▸ PROBLEM:
Search the listing below for the line containing "right eye: (362, 185)". From there through the line containing "left knee: (427, 50)", transcribe every line exactly, both ends included.

━━━━━━━━

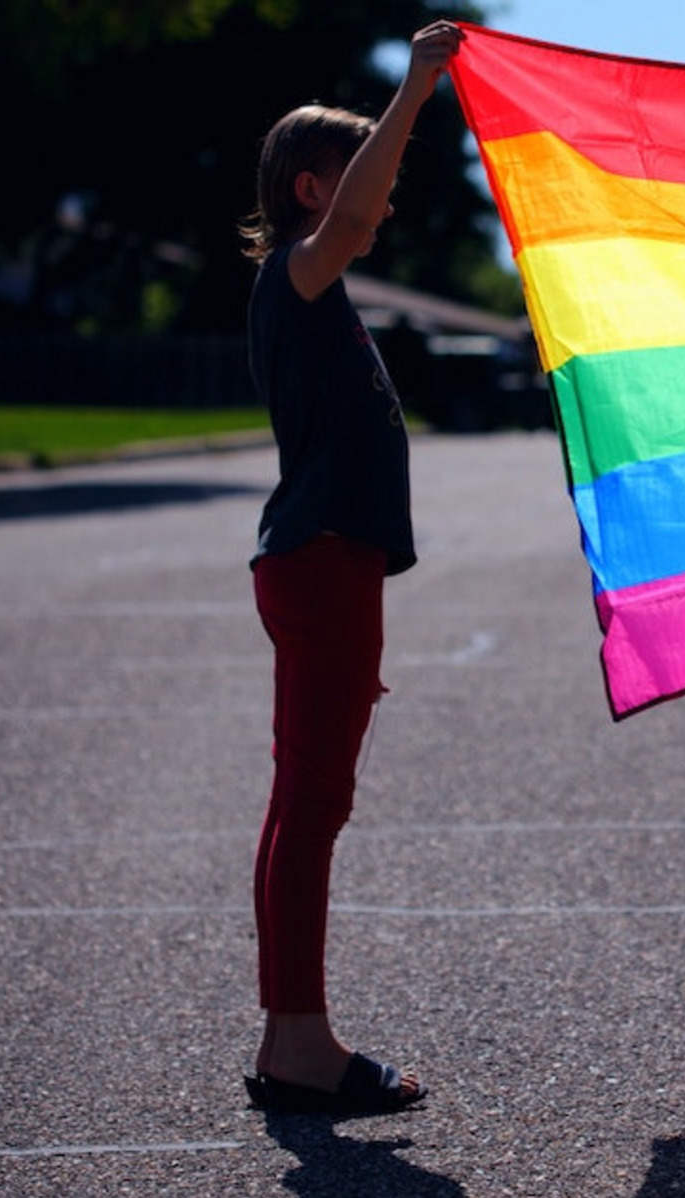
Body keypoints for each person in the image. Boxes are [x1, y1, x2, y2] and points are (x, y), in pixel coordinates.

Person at [238, 20, 462, 1115]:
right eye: (358, 169)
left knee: (305, 802)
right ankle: (300, 1047)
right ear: (312, 185)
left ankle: (295, 1035)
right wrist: (419, 87)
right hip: (322, 564)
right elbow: (365, 207)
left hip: (326, 563)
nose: (379, 200)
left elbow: (369, 205)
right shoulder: (300, 270)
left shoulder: (317, 290)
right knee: (313, 803)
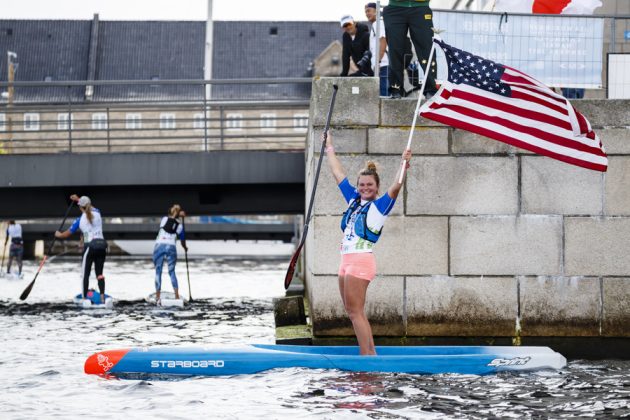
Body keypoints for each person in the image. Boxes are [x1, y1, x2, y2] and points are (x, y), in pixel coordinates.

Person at [324, 130, 412, 355]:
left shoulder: (380, 206)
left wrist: (404, 164)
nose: (365, 188)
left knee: (356, 312)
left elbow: (396, 187)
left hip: (361, 262)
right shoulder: (354, 200)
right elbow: (337, 172)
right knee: (352, 311)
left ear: (376, 186)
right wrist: (329, 146)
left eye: (369, 185)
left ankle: (367, 356)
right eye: (362, 185)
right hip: (345, 261)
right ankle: (369, 352)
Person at [55, 195, 108, 302]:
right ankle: (102, 297)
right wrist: (78, 199)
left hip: (90, 247)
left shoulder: (79, 220)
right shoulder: (98, 212)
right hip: (102, 246)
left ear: (80, 208)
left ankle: (84, 298)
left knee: (85, 274)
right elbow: (90, 231)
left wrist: (58, 235)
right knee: (100, 274)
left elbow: (66, 234)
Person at [383, 0, 438, 99]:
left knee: (427, 50)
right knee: (394, 49)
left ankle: (431, 89)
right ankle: (396, 89)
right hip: (395, 8)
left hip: (420, 7)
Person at [153, 204, 188, 303]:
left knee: (158, 271)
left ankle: (157, 296)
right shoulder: (180, 226)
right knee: (171, 272)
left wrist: (178, 214)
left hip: (159, 245)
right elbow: (182, 240)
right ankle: (177, 297)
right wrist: (185, 248)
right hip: (171, 247)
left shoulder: (164, 219)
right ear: (178, 214)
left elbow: (170, 219)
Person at [364, 2, 389, 96]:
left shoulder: (379, 23)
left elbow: (383, 40)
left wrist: (378, 61)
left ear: (376, 11)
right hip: (381, 65)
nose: (367, 14)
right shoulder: (377, 23)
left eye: (368, 11)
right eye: (365, 12)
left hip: (383, 65)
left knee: (383, 96)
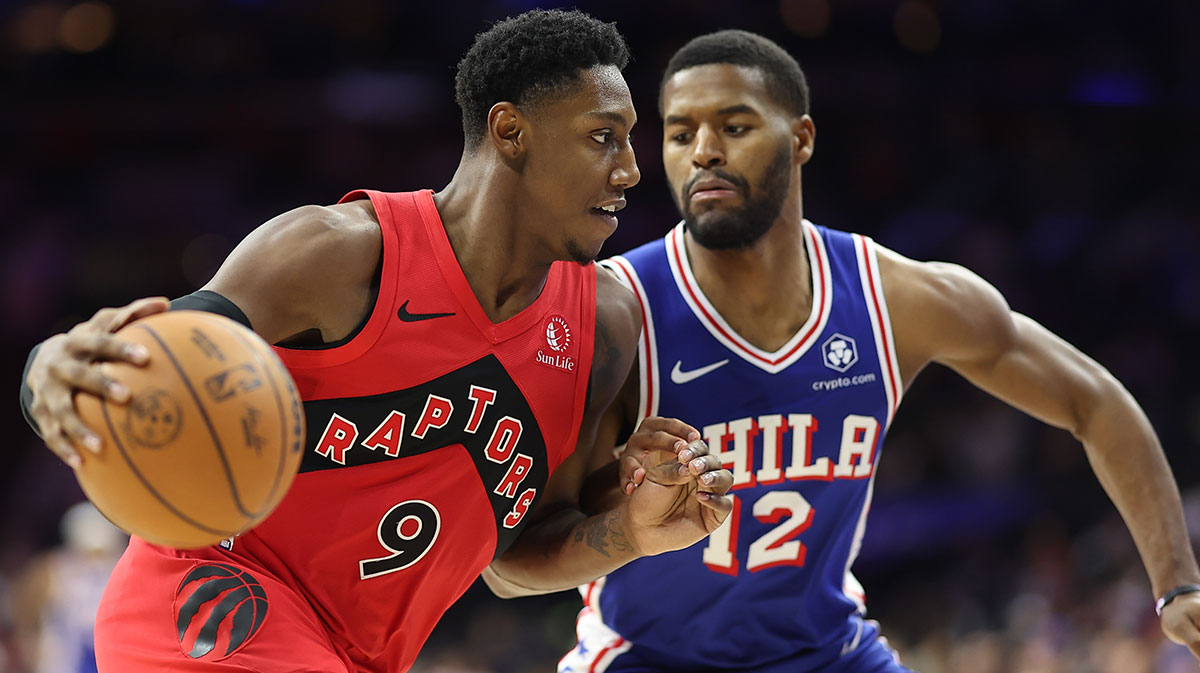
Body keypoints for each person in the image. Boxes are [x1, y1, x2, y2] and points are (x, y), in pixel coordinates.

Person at [18, 11, 734, 673]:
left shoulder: (601, 326)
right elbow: (148, 361)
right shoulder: (336, 255)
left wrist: (631, 532)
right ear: (511, 132)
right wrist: (50, 368)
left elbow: (512, 560)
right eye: (603, 136)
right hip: (210, 599)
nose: (632, 170)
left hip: (356, 654)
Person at [554, 30, 1200, 673]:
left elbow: (1095, 399)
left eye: (736, 126)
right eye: (680, 132)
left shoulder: (894, 297)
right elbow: (534, 539)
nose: (704, 152)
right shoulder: (619, 311)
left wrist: (1177, 585)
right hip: (648, 657)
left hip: (829, 652)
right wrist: (622, 504)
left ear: (802, 137)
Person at [12, 502, 126, 673]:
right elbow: (25, 618)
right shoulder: (50, 570)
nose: (94, 564)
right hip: (64, 660)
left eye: (101, 554)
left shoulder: (125, 567)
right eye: (87, 554)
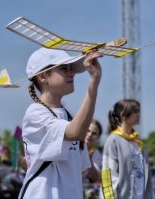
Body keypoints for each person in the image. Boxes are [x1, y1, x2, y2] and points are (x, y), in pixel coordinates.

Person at [19, 47, 102, 199]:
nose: (71, 73)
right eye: (64, 69)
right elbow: (75, 133)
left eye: (71, 68)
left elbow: (80, 168)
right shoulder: (35, 113)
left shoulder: (68, 116)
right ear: (43, 76)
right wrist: (94, 81)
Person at [101, 99, 155, 199]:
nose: (139, 115)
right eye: (135, 111)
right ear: (123, 115)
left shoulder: (139, 143)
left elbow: (147, 179)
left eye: (139, 111)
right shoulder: (113, 140)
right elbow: (107, 176)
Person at [83, 119, 103, 199]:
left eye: (94, 133)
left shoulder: (96, 154)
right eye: (87, 130)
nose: (90, 134)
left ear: (98, 137)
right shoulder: (72, 146)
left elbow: (95, 178)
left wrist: (90, 160)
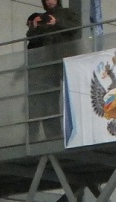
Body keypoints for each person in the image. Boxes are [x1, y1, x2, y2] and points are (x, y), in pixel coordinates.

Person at [25, 0, 80, 141]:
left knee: (74, 95)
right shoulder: (42, 17)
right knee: (50, 100)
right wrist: (35, 26)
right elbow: (32, 39)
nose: (49, 1)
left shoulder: (68, 13)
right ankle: (54, 136)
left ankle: (78, 129)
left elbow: (75, 27)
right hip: (49, 62)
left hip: (66, 59)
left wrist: (57, 22)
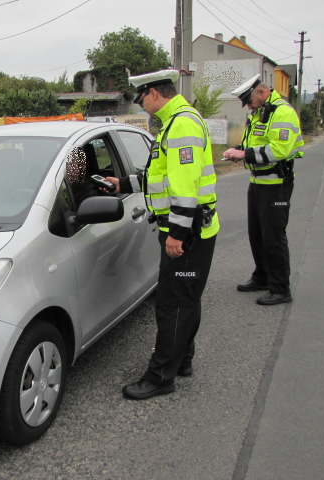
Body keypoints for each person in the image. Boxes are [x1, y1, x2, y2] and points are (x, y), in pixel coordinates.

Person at [104, 70, 220, 400]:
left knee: (173, 305)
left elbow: (185, 189)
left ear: (154, 93)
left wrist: (178, 235)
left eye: (141, 99)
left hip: (187, 232)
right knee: (186, 299)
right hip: (192, 229)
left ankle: (160, 377)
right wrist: (123, 184)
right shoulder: (175, 122)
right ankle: (182, 360)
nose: (140, 106)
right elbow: (162, 178)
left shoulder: (181, 124)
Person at [223, 74, 304, 306]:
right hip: (258, 182)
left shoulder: (282, 112)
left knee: (273, 237)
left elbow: (279, 149)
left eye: (249, 101)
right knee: (257, 234)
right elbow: (255, 144)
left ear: (262, 92)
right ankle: (262, 277)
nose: (248, 107)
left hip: (277, 184)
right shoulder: (261, 113)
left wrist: (244, 154)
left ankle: (280, 288)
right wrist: (237, 150)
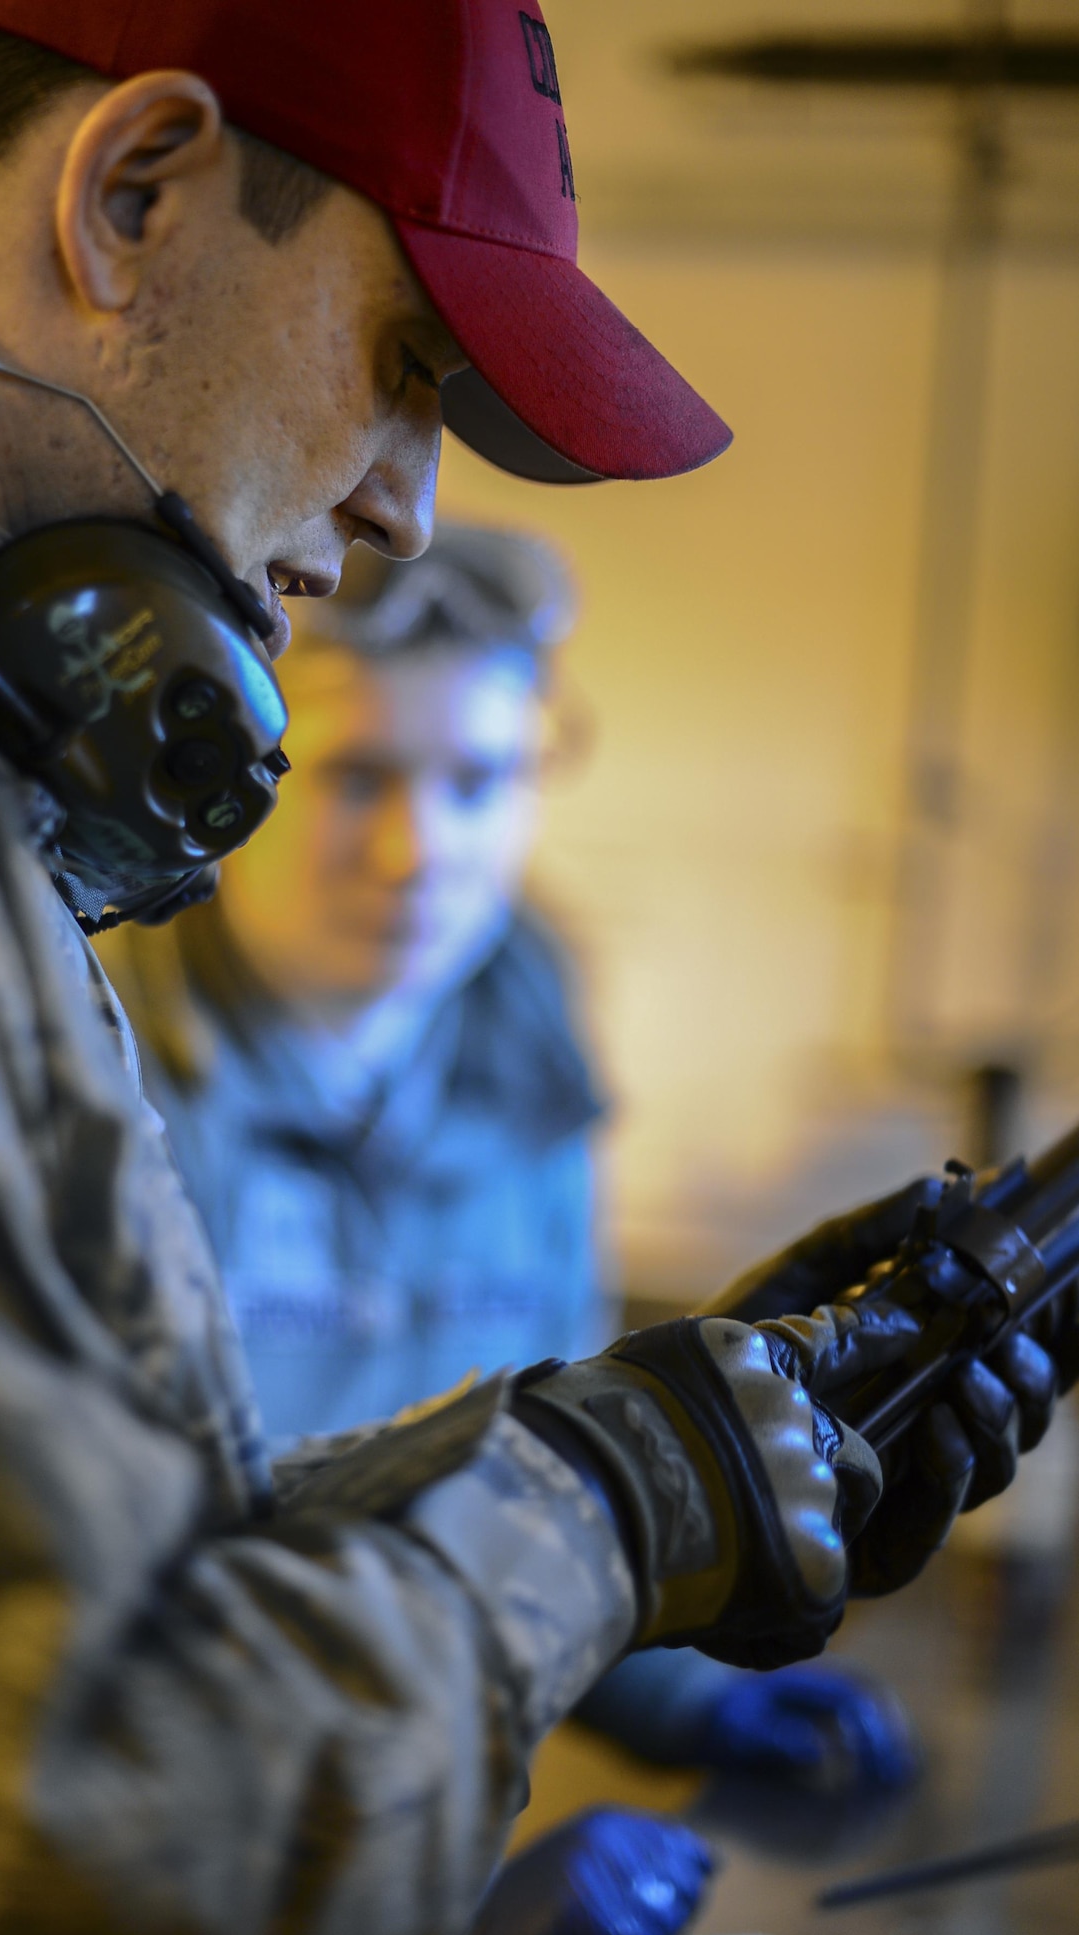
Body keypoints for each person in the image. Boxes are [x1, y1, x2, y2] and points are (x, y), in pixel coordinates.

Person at [0, 3, 1068, 1935]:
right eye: (403, 367)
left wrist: (665, 1419)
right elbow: (63, 1875)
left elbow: (54, 1591)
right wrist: (613, 1499)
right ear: (129, 196)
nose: (407, 505)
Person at [101, 522, 922, 1796]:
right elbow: (86, 1590)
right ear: (236, 777)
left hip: (427, 1772)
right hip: (174, 1795)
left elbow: (533, 1476)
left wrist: (677, 1688)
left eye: (480, 780)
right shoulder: (95, 1066)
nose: (419, 851)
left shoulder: (532, 1059)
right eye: (360, 776)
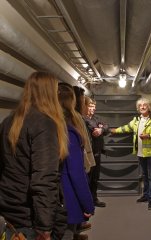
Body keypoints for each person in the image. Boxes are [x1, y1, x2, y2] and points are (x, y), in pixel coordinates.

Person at [0, 71, 68, 240]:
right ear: (50, 92)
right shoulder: (45, 123)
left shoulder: (9, 121)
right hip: (31, 218)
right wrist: (44, 227)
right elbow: (44, 179)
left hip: (9, 211)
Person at [111, 98, 151, 210]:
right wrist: (114, 131)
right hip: (140, 153)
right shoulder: (136, 120)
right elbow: (126, 128)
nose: (143, 107)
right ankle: (145, 195)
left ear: (149, 107)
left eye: (145, 105)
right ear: (138, 108)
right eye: (140, 105)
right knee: (144, 176)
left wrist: (149, 135)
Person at [58, 84, 94, 240]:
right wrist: (87, 203)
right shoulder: (69, 130)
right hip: (67, 195)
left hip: (52, 196)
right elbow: (75, 172)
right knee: (66, 232)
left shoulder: (51, 124)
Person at [83, 97, 109, 208]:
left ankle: (94, 198)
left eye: (94, 106)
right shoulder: (82, 119)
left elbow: (106, 126)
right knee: (87, 178)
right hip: (87, 154)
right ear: (84, 106)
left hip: (97, 153)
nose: (93, 109)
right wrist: (97, 128)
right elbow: (91, 128)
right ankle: (86, 201)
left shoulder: (96, 118)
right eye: (90, 106)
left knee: (95, 178)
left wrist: (101, 130)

━━━━━━━━

▸ ANSWER TO THE PROBLEM:
right eye: (362, 185)
right hip: (345, 261)
right ankle: (369, 352)
Person at [55, 195, 108, 302]:
right ankle: (102, 297)
right wrist: (78, 199)
left hip: (90, 247)
left shoulder: (79, 220)
right shoulder: (98, 212)
right hip: (102, 246)
left ear: (80, 208)
left ankle: (84, 298)
left knee: (85, 274)
right elbow: (90, 231)
left wrist: (58, 235)
right knee: (100, 274)
left elbow: (66, 234)
Person at [383, 0, 438, 99]:
left knee: (427, 50)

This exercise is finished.